Uma coisa estava clara pra ela: não abandonaria sua patroa e amiga em hipótese alguma. Resolveu que não iria recriminá-la, nem julgá-la. Se fosse uma doença, iria cuidar de Ellena com o mesmo carinho com que tinha sido cuidada por ela quando esteve doente. Se fosse da natureza dela, iria procurar aceitar, compreender e acolher. Percebia como Ellena ficava feliz quando Mariana chegava, como a companhia da aluna lhe fazia bem. Achava tão bonito o carinho com que se tratavam. Não, isso não pode ser uma doença. Doença nenhuma faz tão bem para uma pessoa como essa relação faz para as duas. Será que a natureza delas é diferente?  

Tentava pegar no sono, esquecer o que tinha ouvido. Mas os sussurros e gemidos continuavam ecoando na sua cabeça. Pensava no que poderia acontecer se seu Arthur descobrisse. Ou D. Zizi, ou Donanna, Deus me livre. Já pelo meio da madrugada decidiu que não iria mais questionar a relação das duas, ao contrário, iria protegê-las, isso sim, ajudá-las no que estivesse ao seu alcance. O amor e a gratidão que sentia por Ellena, o carinho que já sentia por Mariana, tão delicada com ela, estavam acima de qualquer coisa. Até de um relacionamento como esse. Certa ou errada, era uma relação tão bonita, tão pura mesmo, havia tanto carinho entre as duas, que deveria haver espaço no coração do Criador para essa forma de amor. 

Imagino como as duas devem se sentir sozinhas, pensou. Não podem contar com a compreensão nem o apoio de ninguém. De ninguém, não.
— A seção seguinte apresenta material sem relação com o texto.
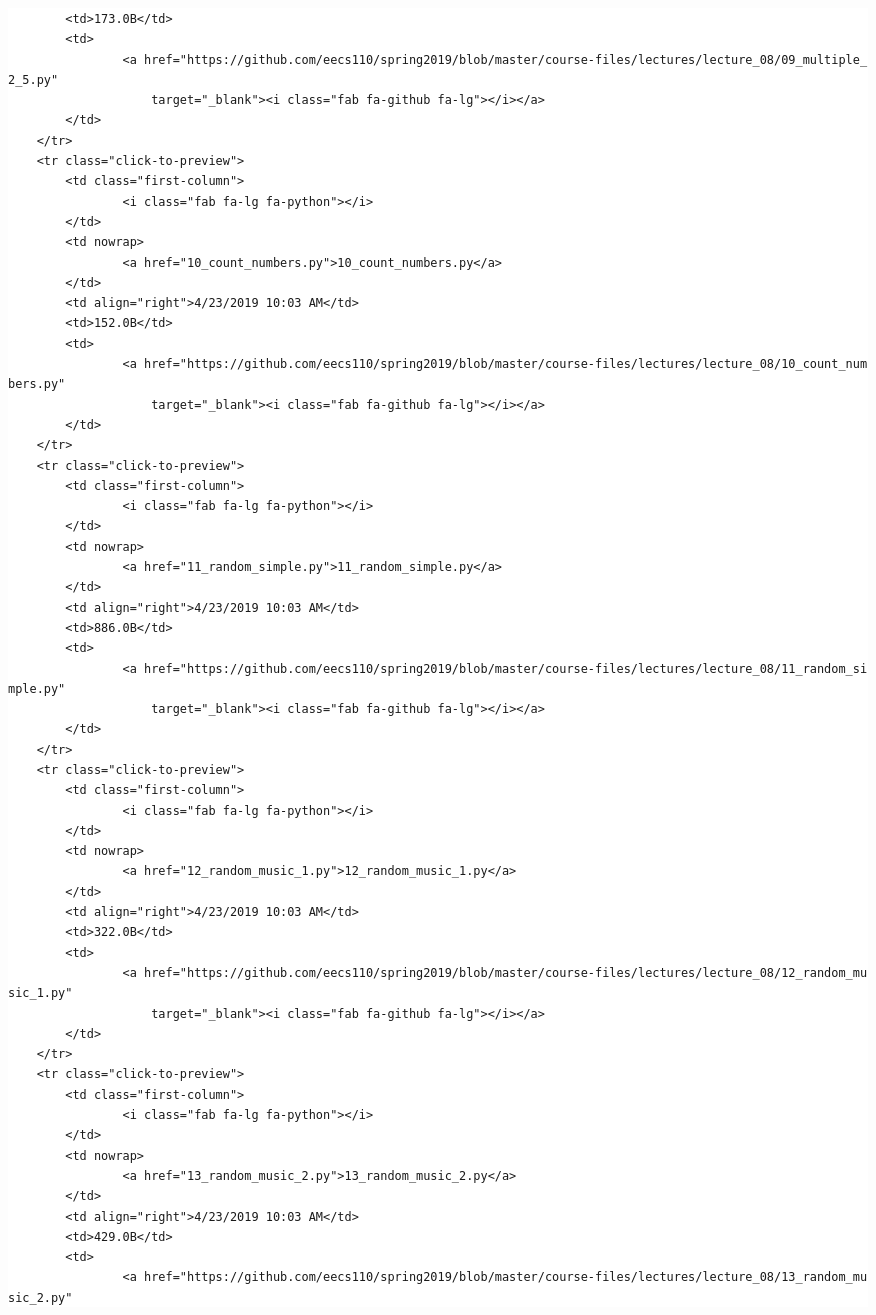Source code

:             <td>173.0B</td>
            <td>
                    <a href="https://github.com/eecs110/spring2019/blob/master/course-files/lectures/lecture_08/09_multiple_2_5.py"
                        target="_blank"><i class="fab fa-github fa-lg"></i></a>
            </td>
        </tr>
        <tr class="click-to-preview">
            <td class="first-column">
                    <i class="fab fa-lg fa-python"></i>
            </td>
            <td nowrap>
                    <a href="10_count_numbers.py">10_count_numbers.py</a>
            </td>
            <td align="right">4/23/2019 10:03 AM</td>
            <td>152.0B</td>
            <td>
                    <a href="https://github.com/eecs110/spring2019/blob/master/course-files/lectures/lecture_08/10_count_numbers.py"
                        target="_blank"><i class="fab fa-github fa-lg"></i></a>
            </td>
        </tr>
        <tr class="click-to-preview">
            <td class="first-column">
                    <i class="fab fa-lg fa-python"></i>
            </td>
            <td nowrap>
                    <a href="11_random_simple.py">11_random_simple.py</a>
            </td>
            <td align="right">4/23/2019 10:03 AM</td>
            <td>886.0B</td>
            <td>
                    <a href="https://github.com/eecs110/spring2019/blob/master/course-files/lectures/lecture_08/11_random_simple.py"
                        target="_blank"><i class="fab fa-github fa-lg"></i></a>
            </td>
        </tr>
        <tr class="click-to-preview">
            <td class="first-column">
                    <i class="fab fa-lg fa-python"></i>
            </td>
            <td nowrap>
                    <a href="12_random_music_1.py">12_random_music_1.py</a>
            </td>
            <td align="right">4/23/2019 10:03 AM</td>
            <td>322.0B</td>
            <td>
                    <a href="https://github.com/eecs110/spring2019/blob/master/course-files/lectures/lecture_08/12_random_music_1.py"
                        target="_blank"><i class="fab fa-github fa-lg"></i></a>
            </td>
        </tr>
        <tr class="click-to-preview">
            <td class="first-column">
                    <i class="fab fa-lg fa-python"></i>
            </td>
            <td nowrap>
                    <a href="13_random_music_2.py">13_random_music_2.py</a>
            </td>
            <td align="right">4/23/2019 10:03 AM</td>
            <td>429.0B</td>
            <td>
                    <a href="https://github.com/eecs110/spring2019/blob/master/course-files/lectures/lecture_08/13_random_music_2.py"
Tenho vontade de chegar pra Ellena e dizer que elas podem contar comigo, sim. Só não tenho coragem de tocar num assunto tão íntimo. Mas eu e ela nos entendemos tão bem que nem preciso falar nada. Ela vai perceber. Tenho como mostrar isso pra ela sem precisar falar.  

Aliviada com a sua decisão, em paz com o seu coração, já quase amanhecendo o dia, conseguiu pegar no sono.  

Na quinta feira seguinte, antes da hora da aula, Bazinha preparou um refresco de tamarindo, colocou numa pequena jarra de vidro com algumas pedras de gelo, levou numa bandeja com dois copos e, discretamente, deixou em cima da escrivaninha do mirante, onde as duas costumavam se encontrar. Em seguida saiu para as compras, como faz toda semana. 

Ellena e Mariana tomam um susto quando entram no cômodo. Mariana não entendeu nada, mas Ellena, sim. Realmente ela e Bazinha se conheciam tão bem que muitas vezes nem precisavam de palavras pra se comunicar. Ela sabia muito bem o que Bazinha queria lhe dizer com aquele gesto.  

– Mariana, tu sabes o que esse refresco aqui significa? 

– Não consegui entender nada, Ellena. Não foste tu que colocaste aí? 

– Não, foi Bazinha.  

– Meu Deus! 

– Foi a maneira que ela encontrou pra nos dizer que já sabe da nossa relação, que nos aceita e compreende nosso sentimento. Tinha muita vontade de poder me abrir com ela, mas tinha medo de decepcioná-la. Agora vejo que, mais uma vez, posso contar com ela. Essa é minha amiga de verdade! Uma mulher simples é capaz de aceitar nossa relação. Por que as outras pessoas, supostamente instruídas, não? Por que se incomodam tanto com a vida dos outros? Por que não vivem as suas próprias vidas e nos deixam viver as nossas? 

Quando Bazinha voltou da mercearia, no final da tarde, Mariana já tinha ido pra casa. Ellena esperou por ela na varanda. Bazinha deixou as compras sobre a mesa da cozinha, sem tirar os olhos do chão. Não sabia como a patroa iria reagir. Ellena aproximou-se dela, segurou-a carinhosamente pelo braço e deu-lhe um longo abraço. As duas se emocionaram, abraçadas. Mais uma vez não precisaram de palavras. Talvez um dia até viessem a conversar sobre o assunto, mas, naquele momento, não era necessário.